Lecture 20 : Transactional Memory
Watch the Lecture
Download as PDF
Read the Explanation

fangyihua

Declarative: do these things. I don't care how you do it. Imperative: do exactly these things and do it as the way I told you to.

Arnie

In the WSP assignment we used

#pragma omp parallel for schedule(dynamic)

with possibly some other options. This is declarative: we are telling the program what to do (do this loop in parallel with dynamic scheduling), but not how to do it.

Thedrick

Transactions are just like database queries. In fact, the bank account example is the canonical example in most introductions to database transactions. We want to make sure that it appears that the transactions are happening in the exact order specified. This is the abstraction, whereas the implementation may be vastly different. When performing writes, a batch of transactions will change memory state, but this change is only final if ALL transactions are successfully completed. If one or more fails, they all abort and state is returned to what it was before any transaction was made.

For the more curious

chaominy

Here, does isolation actually means no other transactions can observe writes before commit? If there is a program in another processor spin checking that specific memory address, it should see the written result before the transaction is committed.

fangyihua

No one should see the change of the write before commit since everyone has to commit at the same time.

danielk2

Just to add, transactional memory is effective when either the program structure is too complex for the programer to implement fine-grained locking or there is not much conflict so that there isn't much rolling back.

dyc

This example is not thread safe. In one possible race condition, it is possible for thread 1 to call get on an object, and shortly after thread 2 calls delete on the same object, but the get for thread 1 returns null because the delete was executed before the get by the system.

monster

Here in Balanced Tree the overhead of fine locks is more significant when there are few processors. I guess it is because in Hash-Table the lock of the buckets are also an array that might be in the same cache line therefore we do not need to read from memory every time. However In balanced tree the location of the locks are random in the memory therefore we need to read from memory almost each time.

kayvonf

@monster. I have not read the paper these results are from in detail, however I suspect the poor performance of the fine-grained locking solution for low processor count is a reflection of the complexity of a fine-grained locking solution in a balanced tree. The implementation needs to take a number of locks (think: hand-over-hand locking) to perform each operation, and under low contention (which may be the case with low processor count) the overhead of all those locks outweighs the drawbacks of serialization caused by using single global lock.

rutwikparikh

Since we are not modifying nodes 1 and 2, we do not need to acquire locks on them. Only 3 and 4 require locks as they will be updated.

dyc

When we acquire the lock to node 2, we can unlock the lock on parent node 1, because at this point, it is safe to assume that any future operations will not modify node 1 (because we intend to modify node 3 or 4, which only potentially affects their parents).

abattagl

You could avoid some contention by making the locks even finer-grained in this example. Instead of locking an entire node, you can only lock specific parts of each node that will be changed. In this example, only lock the "left subtree" field of node 2 for the red path and only lock the "right subtree" field of node 2 for the yellow path.

AnnabelleBlue

Isn't locking the parent node necessary though? In order to lock the child node, you have to have access to the parent data structure. Therefore the parent node must be locked so that you can safely lock the child and move on.

Collected data
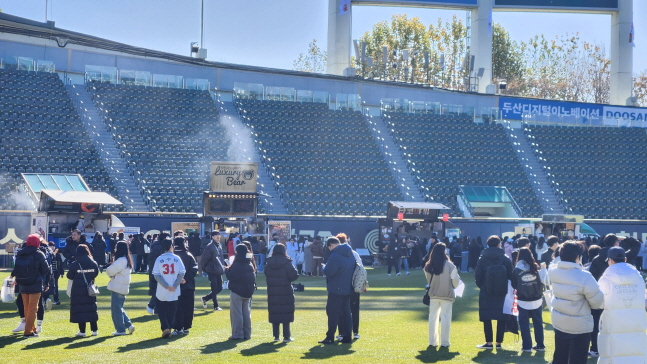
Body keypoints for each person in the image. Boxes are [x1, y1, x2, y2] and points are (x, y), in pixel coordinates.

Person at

To do
Continue the forum thread on transactional memory from where it stops.

Exercise output
Thedrick

In this example, we can write to both 3 and 4 since 1 and 2 were simply read operations. This ensures atomicity without the need for a lock at each of the nodes. If we had written to 2, however, a write to 4 would not be able to proceed until after that write completed. This will scale well as long as transactions occur mostly at the leaves of the tree.

Xelblade

TCC stands for Transactional Coherency and Consistency, and it is a hardware-based transactional memory system.

sjoyner

Unlike hash maps, using fine grain locks for balanced trees can have too much overhead.

fangyihua

In the case of commit failed, program needs a way to rewind the change before it can serialize all operations.

Xelblade

Instead of always locking based on the order of A and B, you can instead compare their memory addresses and always lock the lower memory address first to avoid this specific problem.

yingchal

Here mentions many advantages of TM, and it seems like TM is a life saver for us programmers. But it should be clear that TM is not suitable in cases that if the execution of a block is computational intensive and is tightly contended, TM is not supposed to use, because it would make other threads constantly discard what they have done and re-start, which wastes lots of work.

dyc

transfor allows the iterations of the loop to be executed in parallel as unordered transactions, and any memory dependencies are handled by the system.

Avesh

This code implements a basic barrier.

Could we replace 'synchronized' with 'atomic'? No. Both threads are reading and writing a common variable. Thus it is impossible to place them within at atomic primitive.

kayvonf

@Avesh: since both threads read/write to same variable, what would happen in a transactional memory implementation? Why isn't the result a barrier?

sjoyner

Suppose Thread 1 makes it into the atomic block first. Since the block is atomic, Thread 1 must either execute the entire block or abort all changes that occur in the block. So Thread 1 will set flagA to true, and then wait for flagB to be set to true. However flagB will never be set to true as Thread 2's code is also in an atomic block, which it cannot execute until Thread 1 is done. The reason they cannot both execute their code at the same time is they are both reading and writing to the same variables, so we must serialize their access to the variables. So this will result in a live lock as Thread 1 will keep looping and checking if flagB is set to true.

Mayank

Question: What happens if a variable is being updated inside an atomic block in one thread but updated / accessed by another thread which is not in an atomic block? For example, if in the above code, there is no atomic block in thread 2. Will it still restrict thread 2 to modify the variable if thread A is inside the atomic block already?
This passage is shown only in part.